> Fragmento de origen:
◇ ◇ ◇ ◇ ◇

Ahora que se ha estigmatizado cualquier nueva fórmula organizativa que sugiera el uso de herramientas de la gestión distintas a las tradicionales en la sanidad pública, como privatizadora, sólo queda como alternativa políticamente correcta mantener el sistema público de gestión directa tradicional. En esta situación la gran esperanza de mejora del sistema de salud podría haber sido la gestión clínica, que no llega a despegar en todo el SNS y encuentra sus más feroces enemigos en los colectivos que persiguen mantener y profundizar la funcionarización igualitaria del SNS.

Ante el fracaso temporal de la gestión clínica, (al final se impondrá de la mano de los profesionales como un nuevo profesionalismo) ahora nos aferramos a las TICs como la gran esperanza para cambiar el sistema. Aunque las nuevas tecnologías generan también resistencias en ocasiones, la principal cualidad transformadora de las mismas es que se van instalando en nuestras vidas y espacios de trabajo de manera inexorable, sin vuelta atrás cuando nos ofrecen funcionalidades útiles. Están provocando cambios en la sociedad que afectarán al sistema de salud y al sector público en general conforme los usuarios vayan teniendo más información.

Las TICS nos van a hacer cambiar aunque no queramos. Las personas sabrán más y querrá saber más de salud. Harán mucho más fácil la transparencia y la realización de las tareas administrativas del ciudadano con el sistema. También ayudan al profesional a una atención más segura, clara e informada. Sin embargo, no son la panacea. No hay que olvidar que estamos en un sistema rígido donde entre los derechos de los pacientes el de libre elección es muy limitado por motivos organizativos.

◇ ◇ ◇ ◇ ◇

> Tu tarea:
Reproduce al pie de la letra el fragmento anterior sobre la sanidad pública y las TIC, de principio a fin.

◇ ◇ ◇ ◇ ◇

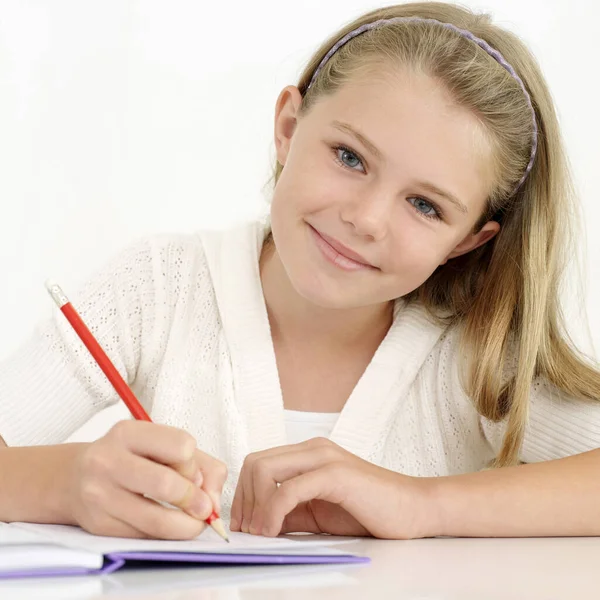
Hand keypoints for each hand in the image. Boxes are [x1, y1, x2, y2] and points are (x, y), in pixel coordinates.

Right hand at [67, 420, 227, 539]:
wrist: (74, 478)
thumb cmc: (130, 458)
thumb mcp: (161, 446)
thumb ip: (201, 465)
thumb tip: (214, 500)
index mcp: (128, 433)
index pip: (181, 446)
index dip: (194, 465)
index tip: (194, 475)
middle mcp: (108, 460)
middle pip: (166, 484)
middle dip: (195, 500)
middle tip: (204, 509)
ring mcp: (99, 494)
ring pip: (156, 520)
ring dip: (186, 527)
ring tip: (194, 524)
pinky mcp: (99, 525)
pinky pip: (144, 536)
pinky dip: (164, 536)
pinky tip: (167, 526)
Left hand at [230, 437, 438, 538]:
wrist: (414, 509)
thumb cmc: (369, 510)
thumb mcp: (318, 512)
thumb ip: (289, 511)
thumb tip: (256, 522)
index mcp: (308, 453)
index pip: (257, 462)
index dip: (242, 494)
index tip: (243, 524)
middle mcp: (313, 449)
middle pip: (254, 462)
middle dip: (242, 499)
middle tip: (247, 531)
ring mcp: (324, 458)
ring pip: (264, 469)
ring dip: (254, 506)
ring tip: (261, 533)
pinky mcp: (335, 474)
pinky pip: (287, 490)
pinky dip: (272, 512)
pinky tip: (274, 531)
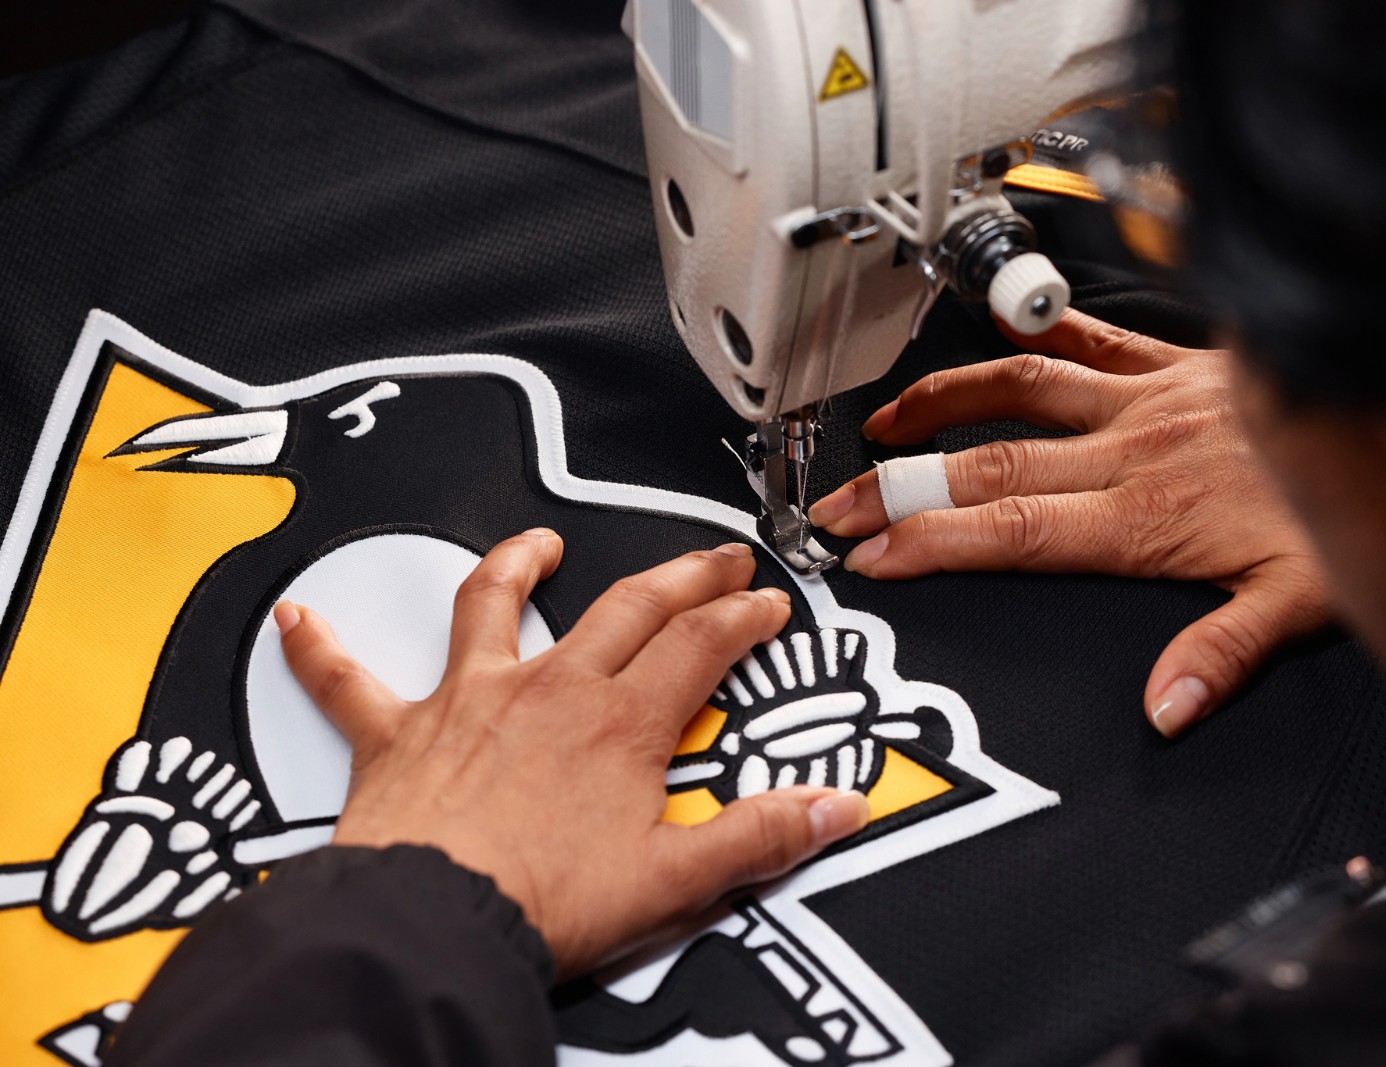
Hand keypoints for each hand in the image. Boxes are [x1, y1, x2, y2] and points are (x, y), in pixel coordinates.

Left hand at [273, 532, 870, 976]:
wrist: (434, 923)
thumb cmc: (540, 903)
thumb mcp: (676, 881)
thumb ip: (762, 837)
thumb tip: (834, 809)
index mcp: (620, 723)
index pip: (701, 644)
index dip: (743, 614)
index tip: (766, 601)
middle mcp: (550, 690)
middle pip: (627, 606)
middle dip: (680, 574)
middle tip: (712, 556)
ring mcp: (471, 699)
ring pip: (494, 603)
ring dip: (517, 564)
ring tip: (538, 542)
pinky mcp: (398, 731)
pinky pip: (347, 679)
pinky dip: (319, 649)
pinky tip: (296, 619)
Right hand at [808, 309, 1331, 736]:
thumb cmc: (1350, 510)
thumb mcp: (1300, 605)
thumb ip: (1220, 657)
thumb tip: (1164, 712)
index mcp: (1142, 518)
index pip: (1008, 532)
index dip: (928, 542)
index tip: (871, 554)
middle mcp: (1128, 452)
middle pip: (987, 467)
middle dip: (899, 489)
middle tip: (838, 506)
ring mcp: (1144, 399)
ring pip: (1019, 390)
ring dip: (941, 406)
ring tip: (884, 424)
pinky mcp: (1170, 362)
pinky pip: (1090, 335)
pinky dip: (1039, 328)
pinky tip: (997, 326)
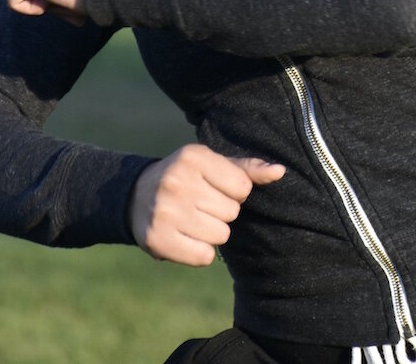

◇ ◇ ◇ ◇ ◇

> Respuesta al ejercicio:
Ahora que se ha estigmatizado cualquier nueva fórmula organizativa que sugiera el uso de herramientas de la gestión distintas a las tradicionales en la sanidad pública, como privatizadora, sólo queda como alternativa políticamente correcta mantener el sistema público de gestión directa tradicional. En esta situación la gran esperanza de mejora del sistema de salud podría haber sido la gestión clínica, que no llega a despegar en todo el SNS y encuentra sus más feroces enemigos en los colectivos que persiguen mantener y profundizar la funcionarización igualitaria del SNS.

Ante el fracaso temporal de la gestión clínica, (al final se impondrá de la mano de los profesionales como un nuevo profesionalismo) ahora nos aferramos a las TICs como la gran esperanza para cambiar el sistema. Aunque las nuevas tecnologías generan también resistencias en ocasiones, la principal cualidad transformadora de las mismas es que se van instalando en nuestras vidas y espacios de trabajo de manera inexorable, sin vuelta atrás cuando nos ofrecen funcionalidades útiles. Están provocando cambios en la sociedad que afectarán al sistema de salud y al sector público en general conforme los usuarios vayan teniendo más información.

Las TICS nos van a hacer cambiar aunque no queramos. Las personas sabrán más y querrá saber más de salud. Harán mucho más fácil la transparencia y la realización de las tareas administrativas del ciudadano con el sistema. También ayudan al profesional a una atención más segura, clara e informada. Sin embargo, no son la panacea. No hay que olvidar que estamos en un sistema rígido donde entre los derechos de los pacientes el de libre elección es muy limitado por motivos organizativos.